* _PROBLEM_: Find the string "width" in the listing and report every line that has it.

* _EXCERPTED RECORDS_:
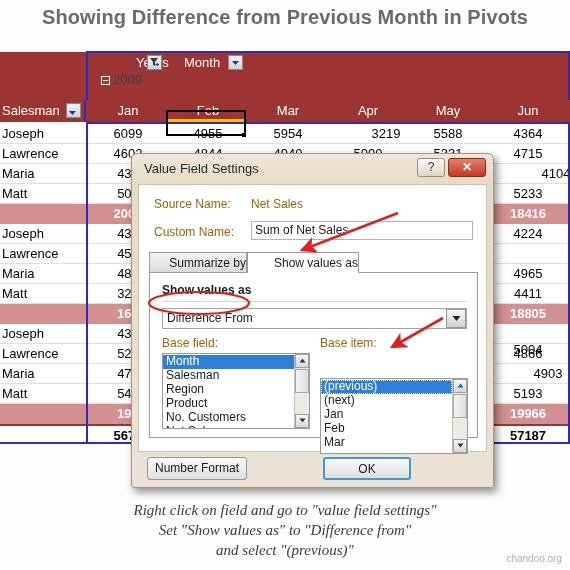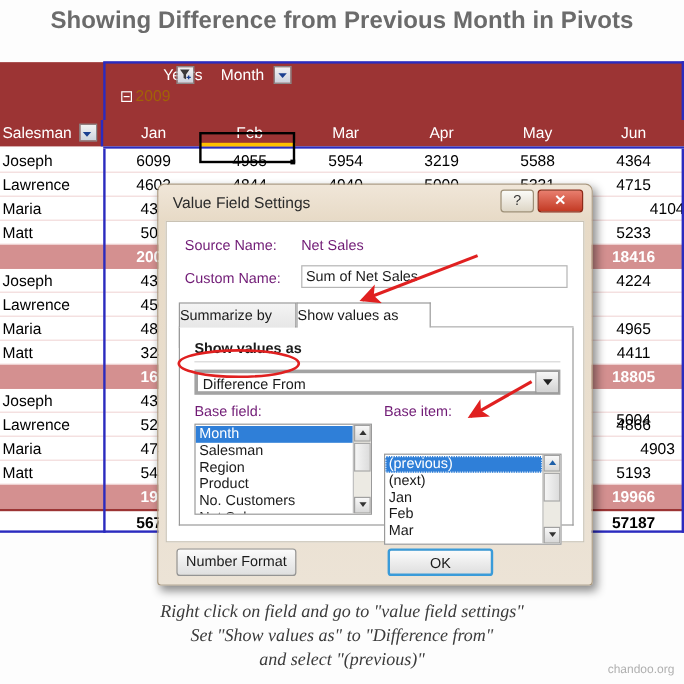--- a/index.html
+++ b/index.html
@@ -70,21 +70,21 @@
     position: absolute; top: 76px; left: 101px;
     width: 9px; height: 9px;
     border: 1px solid #ffffff;
     box-sizing: border-box;
     color: #ffffff;
     font-size: 8px; line-height: 6px; text-align: center;
   }
   #year-expand:after { content:""; position:absolute; left:1px; top:3px; width:5px; height:1px; background:#fff; }
   #year-value {
     position: absolute; top: 72px; left: 113px;
-    color: #a16207; font-size: 13px;
+    color: #404040; font-size: 13px;
   }
 
   
   #month-header-row {
     position: absolute; top: 100px; left: 0;
     width: 570px; height: 22px;
     background: #9c3434;
   }
   #salesman-cell {
     position: absolute; top: 100px; left: 0;
@@ -219,21 +219,21 @@
   #dlg-inner {
     position: absolute;
     top: 30px; left: 6px;
     width: 349px; height: 268px;
     background: #ffffff;
     border: 1px solid #c9c2b4;
     box-sizing: border-box;
   }
   .lbl {
     position: absolute;
-    font-size: 12px; color: #701a75;
+    font-size: 12px; color: #a16207;
     white-space: nowrap;
   }
   #src-label { top: 12px; left: 15px; }
   #src-value { top: 12px; left: 112px; }
   #cn-label  { top: 40px; left: 15px; }
   #cn-input {
     position: absolute; top: 36px; left: 112px;
     width: 222px; height: 19px;
     border: 1px solid #b5b5b5;
     background: #ffffff;
@@ -243,23 +243,23 @@
   }
 
   
   #tabstrip {
     position: absolute; top: 67px; left: 10px;
     width: 329px; height: 21px;
     border-bottom: 1px solid #9a9a9a;
     box-sizing: border-box;
   }
   .tab {
-    position: absolute; top: 0; height: 38px;
+    position: absolute; top: 0; height: 21px;
     font-size: 12px; color: #1a1a1a;
-    line-height: 20px; text-align: left;
+    line-height: 20px; text-align: right;
     box-sizing: border-box;
   }
   #tab-summarize {
     left: 0; width: 98px;
     background: linear-gradient(#f4f4f4,#dcdcdc);
     border: 1px solid #9a9a9a;
   }
   #tab-showvalues {
     left: 98px; width: 112px;
     background: #ffffff;
@@ -279,21 +279,21 @@
     position: absolute; top: 10px; left: 12px;
     font-size: 12px; font-weight: bold; color: #1a1a1a;
   }
   #svas-rule {
     position: absolute; top: 28px; left: 12px;
     width: 305px; height: 1px; background: #d6d6d6;
   }
   #svas-select {
     position: absolute; top: 35px; left: 12px;
     width: 305px; height: 21px;
-    border: 3px solid #a3a3a3;
+    border: 1px solid #a3a3a3;
     background: #ffffff;
     box-sizing: border-box;
     font-size: 12px; color: #1a1a1a;
     line-height: 19px; padding-left: 4px;
   }
   #svas-arrow {
     position: absolute; top: 36px; left: 296px;
     width: 20px; height: 19px;
     background: linear-gradient(#f7f7f7,#d2d2d2);
     border: 1px solid #9a9a9a;
@@ -434,21 +434,21 @@
       <div class="mh" style="left: 488px;">Jun</div>
     </div>
   <div class="pv-blueline-hdrbot"></div>
 
   <div id="pv-body">
       <div class="row" style="top: 0px; height: 20px;">
         <div class="rl" style="height: 20px; line-height: 20px;">Joseph</div>
         <div class="cell" style="left: 88px; height: 20px; line-height: 20px;">6099</div>
         <div class="cell" style="left: 168px; height: 20px; line-height: 20px;">4955</div>
         <div class="cell" style="left: 248px; height: 20px; line-height: 20px;">5954</div>
-        <div class="cell" style="left: 328px; height: 36px; line-height: 20px;">3219</div>
+        <div class="cell" style="left: 346px; height: 36px; line-height: 20px;">3219</div>
         <div class="cell" style="left: 408px; height: 20px; line-height: 20px;">5588</div>
         <div class="cell" style="left: 488px; height: 20px; line-height: 20px;">4364</div>
       </div>
       <div class="row" style="top: 20px; height: 20px;">
         <div class="rl" style="height: 20px; line-height: 20px;">Lawrence</div>
         <div class="cell" style="left: 88px; height: 20px; line-height: 20px;">4602</div>
         <div class="cell" style="left: 168px; height: 20px; line-height: 20px;">4844</div>
         <div class="cell" style="left: 248px; height: 20px; line-height: 20px;">4940</div>
         <div class="cell" style="left: 328px; height: 20px; line-height: 20px;">5000</div>
         <div class="cell" style="left: 408px; height: 20px; line-height: 20px;">5331</div>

* _RESPONSE_:
     width: 9px; height: 9px;
   #year-expand:after { content:""; position:absolute; left:1px; top:3px; width:5px; height:1px; background:#fff; }
     width: 570px; height: 22px;
     width: 349px; height: 268px;
     width: 222px; height: 19px;
     width: 329px; height: 21px;
     left: 0; width: 98px;
     left: 98px; width: 112px;
     width: 305px; height: 1px; background: #d6d6d6;
     width: 305px; height: 21px;
     width: 20px; height: 19px;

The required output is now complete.